++++ Provided records ++++

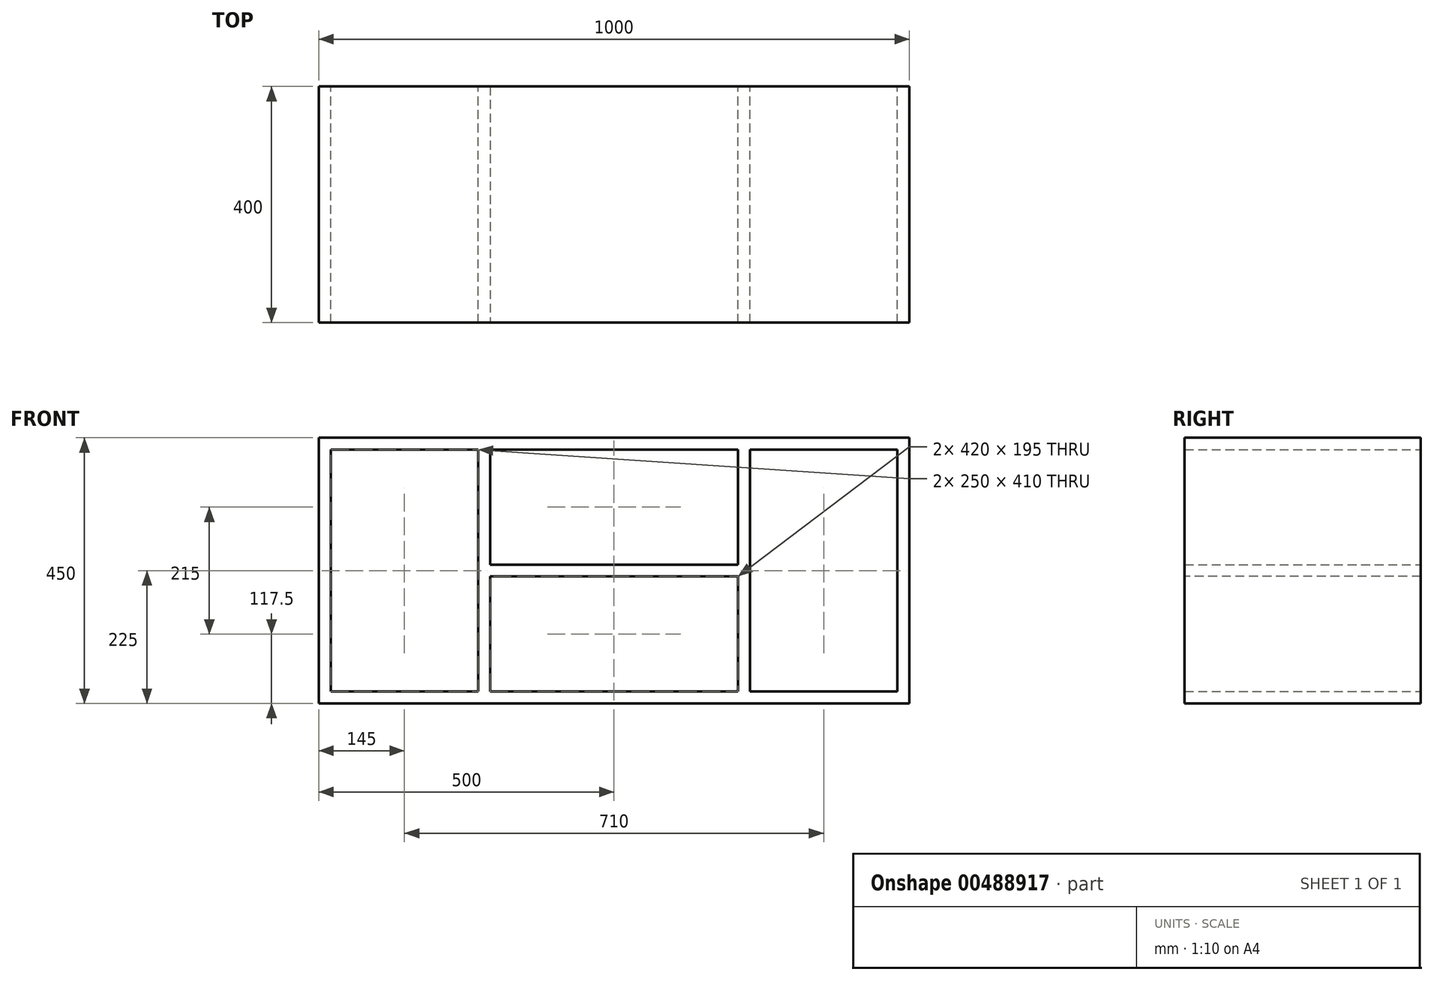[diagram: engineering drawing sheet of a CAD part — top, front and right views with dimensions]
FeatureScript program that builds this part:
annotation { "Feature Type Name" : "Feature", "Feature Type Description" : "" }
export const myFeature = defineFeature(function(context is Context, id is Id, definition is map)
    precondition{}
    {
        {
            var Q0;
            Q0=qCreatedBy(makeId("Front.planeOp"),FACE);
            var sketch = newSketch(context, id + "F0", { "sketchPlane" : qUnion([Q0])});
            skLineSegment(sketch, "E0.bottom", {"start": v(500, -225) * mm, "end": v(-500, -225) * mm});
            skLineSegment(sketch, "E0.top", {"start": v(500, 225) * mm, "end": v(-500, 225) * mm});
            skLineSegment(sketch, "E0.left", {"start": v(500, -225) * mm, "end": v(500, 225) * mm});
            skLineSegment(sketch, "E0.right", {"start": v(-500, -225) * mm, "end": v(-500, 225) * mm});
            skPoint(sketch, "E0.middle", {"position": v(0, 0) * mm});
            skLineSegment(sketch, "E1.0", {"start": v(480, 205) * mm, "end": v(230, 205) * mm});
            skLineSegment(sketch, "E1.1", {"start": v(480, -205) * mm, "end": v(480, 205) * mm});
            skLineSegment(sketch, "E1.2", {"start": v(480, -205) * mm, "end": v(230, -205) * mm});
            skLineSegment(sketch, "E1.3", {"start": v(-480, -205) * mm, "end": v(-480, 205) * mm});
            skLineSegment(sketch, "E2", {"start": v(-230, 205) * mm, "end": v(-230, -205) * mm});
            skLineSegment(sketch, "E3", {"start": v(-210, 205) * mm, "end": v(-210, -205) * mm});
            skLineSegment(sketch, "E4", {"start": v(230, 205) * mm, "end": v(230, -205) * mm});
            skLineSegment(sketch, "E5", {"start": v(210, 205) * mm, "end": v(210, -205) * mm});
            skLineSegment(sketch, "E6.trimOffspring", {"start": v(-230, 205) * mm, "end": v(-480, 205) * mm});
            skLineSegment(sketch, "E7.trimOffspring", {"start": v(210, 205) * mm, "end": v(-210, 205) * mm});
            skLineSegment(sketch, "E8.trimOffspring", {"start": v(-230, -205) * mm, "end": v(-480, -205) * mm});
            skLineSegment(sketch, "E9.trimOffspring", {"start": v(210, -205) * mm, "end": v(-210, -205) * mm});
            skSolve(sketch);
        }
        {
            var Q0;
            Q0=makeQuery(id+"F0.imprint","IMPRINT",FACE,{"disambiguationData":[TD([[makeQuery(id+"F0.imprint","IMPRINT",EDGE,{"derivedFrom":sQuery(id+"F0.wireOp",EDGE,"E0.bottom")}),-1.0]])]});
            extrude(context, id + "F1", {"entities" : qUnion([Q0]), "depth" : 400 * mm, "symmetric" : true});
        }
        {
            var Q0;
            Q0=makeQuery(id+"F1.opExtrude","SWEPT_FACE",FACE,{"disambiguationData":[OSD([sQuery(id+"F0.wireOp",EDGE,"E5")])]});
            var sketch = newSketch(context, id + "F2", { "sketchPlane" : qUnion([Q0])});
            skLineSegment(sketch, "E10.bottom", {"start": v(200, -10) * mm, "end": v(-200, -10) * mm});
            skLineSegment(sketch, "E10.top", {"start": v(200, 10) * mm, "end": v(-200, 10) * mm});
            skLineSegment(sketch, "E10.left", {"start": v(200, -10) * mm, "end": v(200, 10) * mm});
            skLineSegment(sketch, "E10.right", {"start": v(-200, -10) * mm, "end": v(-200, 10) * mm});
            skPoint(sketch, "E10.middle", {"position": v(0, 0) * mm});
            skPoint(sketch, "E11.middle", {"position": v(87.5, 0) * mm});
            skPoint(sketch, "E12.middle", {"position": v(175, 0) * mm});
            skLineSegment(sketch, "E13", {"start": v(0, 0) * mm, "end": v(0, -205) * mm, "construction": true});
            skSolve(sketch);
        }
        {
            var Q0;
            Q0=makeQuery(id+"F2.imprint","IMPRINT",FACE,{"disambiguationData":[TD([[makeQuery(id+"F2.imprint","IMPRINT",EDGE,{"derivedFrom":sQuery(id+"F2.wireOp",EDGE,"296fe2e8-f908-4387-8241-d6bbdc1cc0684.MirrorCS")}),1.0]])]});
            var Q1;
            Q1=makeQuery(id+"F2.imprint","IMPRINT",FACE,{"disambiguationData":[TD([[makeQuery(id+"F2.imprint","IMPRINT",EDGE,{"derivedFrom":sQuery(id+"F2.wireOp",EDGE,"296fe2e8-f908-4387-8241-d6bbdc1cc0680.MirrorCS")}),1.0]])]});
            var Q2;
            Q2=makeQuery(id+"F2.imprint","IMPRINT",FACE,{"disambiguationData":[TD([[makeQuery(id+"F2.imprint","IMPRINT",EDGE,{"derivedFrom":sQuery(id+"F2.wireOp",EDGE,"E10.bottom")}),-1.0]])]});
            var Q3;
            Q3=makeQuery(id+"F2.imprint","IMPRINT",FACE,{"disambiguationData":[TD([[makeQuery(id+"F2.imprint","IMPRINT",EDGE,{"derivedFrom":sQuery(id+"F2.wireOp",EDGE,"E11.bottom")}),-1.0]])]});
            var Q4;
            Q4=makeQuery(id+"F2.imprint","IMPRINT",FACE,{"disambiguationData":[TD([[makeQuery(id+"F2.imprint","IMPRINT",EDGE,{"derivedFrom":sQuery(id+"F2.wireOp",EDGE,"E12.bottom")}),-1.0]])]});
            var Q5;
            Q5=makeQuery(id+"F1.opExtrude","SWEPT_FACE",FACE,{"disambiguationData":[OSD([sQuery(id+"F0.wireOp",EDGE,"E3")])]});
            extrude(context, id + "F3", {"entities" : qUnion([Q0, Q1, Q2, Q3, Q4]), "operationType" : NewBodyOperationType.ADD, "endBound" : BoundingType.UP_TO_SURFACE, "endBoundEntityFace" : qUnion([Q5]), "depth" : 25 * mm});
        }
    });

++++
++++ Provided records ++++

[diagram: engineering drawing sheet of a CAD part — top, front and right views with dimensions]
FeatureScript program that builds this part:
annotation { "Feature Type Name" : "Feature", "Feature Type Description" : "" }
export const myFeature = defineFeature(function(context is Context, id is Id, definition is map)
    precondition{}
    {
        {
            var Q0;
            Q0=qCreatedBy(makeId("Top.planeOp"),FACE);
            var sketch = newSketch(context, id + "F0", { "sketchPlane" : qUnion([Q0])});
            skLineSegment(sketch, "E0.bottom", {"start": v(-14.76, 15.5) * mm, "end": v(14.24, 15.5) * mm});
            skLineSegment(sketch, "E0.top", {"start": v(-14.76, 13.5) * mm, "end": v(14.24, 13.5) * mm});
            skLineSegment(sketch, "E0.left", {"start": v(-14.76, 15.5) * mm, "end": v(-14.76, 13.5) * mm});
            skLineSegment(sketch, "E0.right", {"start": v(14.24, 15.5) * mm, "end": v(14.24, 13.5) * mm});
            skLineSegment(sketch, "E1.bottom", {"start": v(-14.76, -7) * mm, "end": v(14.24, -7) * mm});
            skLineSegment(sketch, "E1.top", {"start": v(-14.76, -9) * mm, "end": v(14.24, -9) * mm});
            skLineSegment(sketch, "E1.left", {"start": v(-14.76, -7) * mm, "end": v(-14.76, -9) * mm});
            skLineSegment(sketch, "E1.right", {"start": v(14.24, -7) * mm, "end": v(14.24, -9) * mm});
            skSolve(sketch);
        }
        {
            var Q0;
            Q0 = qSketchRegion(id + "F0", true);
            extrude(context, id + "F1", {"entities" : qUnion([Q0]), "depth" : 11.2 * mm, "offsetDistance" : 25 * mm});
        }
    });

++++
++++ Provided records ++++

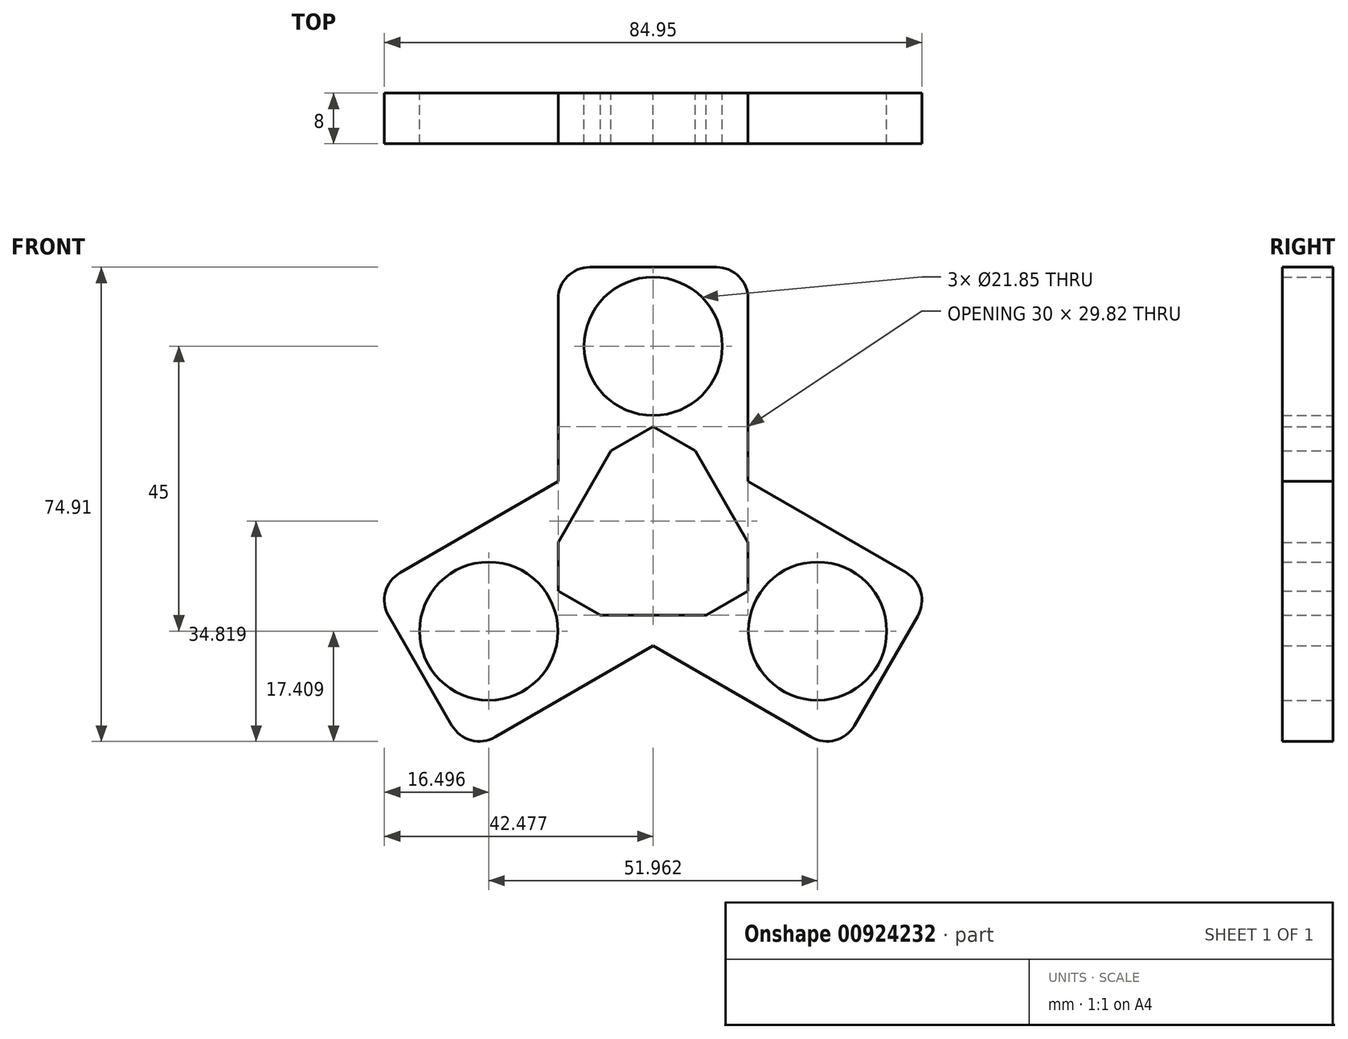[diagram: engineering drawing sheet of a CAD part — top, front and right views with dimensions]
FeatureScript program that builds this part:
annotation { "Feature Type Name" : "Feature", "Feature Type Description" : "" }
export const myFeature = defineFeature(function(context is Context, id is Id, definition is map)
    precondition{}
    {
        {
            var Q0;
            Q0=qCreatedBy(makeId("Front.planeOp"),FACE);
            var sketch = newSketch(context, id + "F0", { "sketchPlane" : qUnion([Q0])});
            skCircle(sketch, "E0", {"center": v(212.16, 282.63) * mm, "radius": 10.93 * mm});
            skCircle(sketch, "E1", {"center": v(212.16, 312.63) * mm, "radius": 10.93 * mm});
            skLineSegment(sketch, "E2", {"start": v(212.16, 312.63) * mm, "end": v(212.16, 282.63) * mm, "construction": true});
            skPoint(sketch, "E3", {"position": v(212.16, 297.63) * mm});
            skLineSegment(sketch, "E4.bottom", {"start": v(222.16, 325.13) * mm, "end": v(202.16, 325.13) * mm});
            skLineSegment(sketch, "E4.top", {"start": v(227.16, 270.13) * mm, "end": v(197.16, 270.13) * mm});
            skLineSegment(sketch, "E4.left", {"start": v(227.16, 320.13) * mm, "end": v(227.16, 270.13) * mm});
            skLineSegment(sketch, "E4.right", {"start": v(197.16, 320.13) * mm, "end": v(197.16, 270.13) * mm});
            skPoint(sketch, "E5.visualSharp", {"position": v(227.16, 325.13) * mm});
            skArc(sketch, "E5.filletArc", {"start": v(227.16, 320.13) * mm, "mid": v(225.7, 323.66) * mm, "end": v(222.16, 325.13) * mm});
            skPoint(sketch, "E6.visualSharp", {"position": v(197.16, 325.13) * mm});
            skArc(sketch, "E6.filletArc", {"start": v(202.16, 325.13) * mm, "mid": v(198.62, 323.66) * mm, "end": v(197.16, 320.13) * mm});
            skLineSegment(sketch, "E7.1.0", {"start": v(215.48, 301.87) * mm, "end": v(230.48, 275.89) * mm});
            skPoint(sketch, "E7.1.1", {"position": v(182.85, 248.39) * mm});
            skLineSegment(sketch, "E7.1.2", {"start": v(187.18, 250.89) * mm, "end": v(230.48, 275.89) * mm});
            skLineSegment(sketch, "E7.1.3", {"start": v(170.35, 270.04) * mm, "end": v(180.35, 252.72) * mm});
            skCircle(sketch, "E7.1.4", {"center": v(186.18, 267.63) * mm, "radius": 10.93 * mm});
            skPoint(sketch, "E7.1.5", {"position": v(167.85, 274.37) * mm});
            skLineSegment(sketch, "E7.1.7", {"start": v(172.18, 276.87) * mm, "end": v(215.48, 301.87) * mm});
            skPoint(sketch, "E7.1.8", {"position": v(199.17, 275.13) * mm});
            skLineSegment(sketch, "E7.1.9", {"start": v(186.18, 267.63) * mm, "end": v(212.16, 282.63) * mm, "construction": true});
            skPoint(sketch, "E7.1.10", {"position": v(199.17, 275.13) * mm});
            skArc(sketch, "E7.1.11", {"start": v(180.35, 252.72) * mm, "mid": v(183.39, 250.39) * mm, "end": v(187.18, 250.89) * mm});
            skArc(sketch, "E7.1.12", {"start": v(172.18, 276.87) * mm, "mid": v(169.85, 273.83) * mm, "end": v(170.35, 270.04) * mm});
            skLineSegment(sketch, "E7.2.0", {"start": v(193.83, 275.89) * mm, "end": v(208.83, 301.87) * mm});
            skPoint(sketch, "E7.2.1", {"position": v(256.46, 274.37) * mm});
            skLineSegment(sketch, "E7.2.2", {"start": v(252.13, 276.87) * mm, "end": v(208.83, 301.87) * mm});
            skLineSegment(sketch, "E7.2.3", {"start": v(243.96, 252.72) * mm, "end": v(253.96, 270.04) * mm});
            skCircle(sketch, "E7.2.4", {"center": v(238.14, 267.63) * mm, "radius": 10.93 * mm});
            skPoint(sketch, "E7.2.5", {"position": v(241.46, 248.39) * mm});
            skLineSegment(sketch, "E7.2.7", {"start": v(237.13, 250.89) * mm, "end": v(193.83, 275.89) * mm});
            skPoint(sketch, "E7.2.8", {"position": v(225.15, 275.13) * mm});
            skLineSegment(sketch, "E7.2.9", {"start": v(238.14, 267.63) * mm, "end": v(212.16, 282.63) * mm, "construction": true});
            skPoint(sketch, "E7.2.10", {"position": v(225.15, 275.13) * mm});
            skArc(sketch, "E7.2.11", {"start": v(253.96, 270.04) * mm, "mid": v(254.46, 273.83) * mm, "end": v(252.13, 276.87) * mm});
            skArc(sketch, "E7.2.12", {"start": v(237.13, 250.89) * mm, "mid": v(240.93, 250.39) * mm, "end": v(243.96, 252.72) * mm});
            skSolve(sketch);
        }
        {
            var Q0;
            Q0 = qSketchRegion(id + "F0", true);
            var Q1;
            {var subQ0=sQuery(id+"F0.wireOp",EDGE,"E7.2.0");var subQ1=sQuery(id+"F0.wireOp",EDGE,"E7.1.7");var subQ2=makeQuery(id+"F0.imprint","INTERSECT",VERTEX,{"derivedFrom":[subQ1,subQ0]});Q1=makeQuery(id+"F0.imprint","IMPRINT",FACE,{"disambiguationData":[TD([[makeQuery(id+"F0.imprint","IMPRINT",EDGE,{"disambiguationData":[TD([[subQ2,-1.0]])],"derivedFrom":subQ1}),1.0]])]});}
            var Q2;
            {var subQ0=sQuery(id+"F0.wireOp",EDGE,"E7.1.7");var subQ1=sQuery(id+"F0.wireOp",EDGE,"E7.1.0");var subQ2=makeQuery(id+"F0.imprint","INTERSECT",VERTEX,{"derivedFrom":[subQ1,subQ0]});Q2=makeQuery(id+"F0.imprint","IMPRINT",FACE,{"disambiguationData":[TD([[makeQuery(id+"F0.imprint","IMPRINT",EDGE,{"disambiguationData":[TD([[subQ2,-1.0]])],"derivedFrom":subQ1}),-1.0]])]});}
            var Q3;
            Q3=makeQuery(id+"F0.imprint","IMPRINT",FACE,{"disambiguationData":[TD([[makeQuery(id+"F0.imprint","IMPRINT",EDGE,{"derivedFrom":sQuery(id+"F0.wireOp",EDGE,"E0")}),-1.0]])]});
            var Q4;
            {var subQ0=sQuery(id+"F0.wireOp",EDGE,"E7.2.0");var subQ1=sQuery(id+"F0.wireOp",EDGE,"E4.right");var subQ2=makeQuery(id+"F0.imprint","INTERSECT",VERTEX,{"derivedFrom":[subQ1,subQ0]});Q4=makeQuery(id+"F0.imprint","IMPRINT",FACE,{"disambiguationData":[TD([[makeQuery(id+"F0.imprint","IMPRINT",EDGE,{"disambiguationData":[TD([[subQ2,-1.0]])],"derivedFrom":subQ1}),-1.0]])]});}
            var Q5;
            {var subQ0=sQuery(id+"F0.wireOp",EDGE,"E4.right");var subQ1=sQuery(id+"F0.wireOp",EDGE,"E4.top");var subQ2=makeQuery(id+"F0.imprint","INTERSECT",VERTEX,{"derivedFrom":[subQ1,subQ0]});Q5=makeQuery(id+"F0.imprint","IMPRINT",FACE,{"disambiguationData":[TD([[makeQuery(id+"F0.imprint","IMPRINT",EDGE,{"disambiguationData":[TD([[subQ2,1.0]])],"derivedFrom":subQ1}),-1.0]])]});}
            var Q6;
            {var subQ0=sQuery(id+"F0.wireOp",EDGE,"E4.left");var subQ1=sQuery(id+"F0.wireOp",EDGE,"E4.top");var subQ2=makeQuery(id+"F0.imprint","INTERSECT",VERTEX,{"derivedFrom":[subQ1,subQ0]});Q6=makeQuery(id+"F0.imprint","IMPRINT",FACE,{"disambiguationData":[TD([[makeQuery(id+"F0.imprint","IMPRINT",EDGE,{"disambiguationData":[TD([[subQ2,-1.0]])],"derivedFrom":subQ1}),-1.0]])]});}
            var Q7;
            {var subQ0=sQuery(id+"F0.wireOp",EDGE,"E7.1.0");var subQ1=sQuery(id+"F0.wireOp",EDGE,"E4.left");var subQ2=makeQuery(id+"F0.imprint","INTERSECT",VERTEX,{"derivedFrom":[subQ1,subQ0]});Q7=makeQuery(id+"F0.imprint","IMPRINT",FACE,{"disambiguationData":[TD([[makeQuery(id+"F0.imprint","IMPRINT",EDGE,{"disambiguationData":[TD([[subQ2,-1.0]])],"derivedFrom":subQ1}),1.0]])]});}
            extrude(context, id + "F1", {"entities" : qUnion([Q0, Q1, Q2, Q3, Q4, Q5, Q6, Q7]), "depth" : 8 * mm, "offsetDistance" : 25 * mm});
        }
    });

++++

● Request
In the entries above, count the lines that contain the string "visualSharp", matching case exactly, and give only the number.

● Reply
2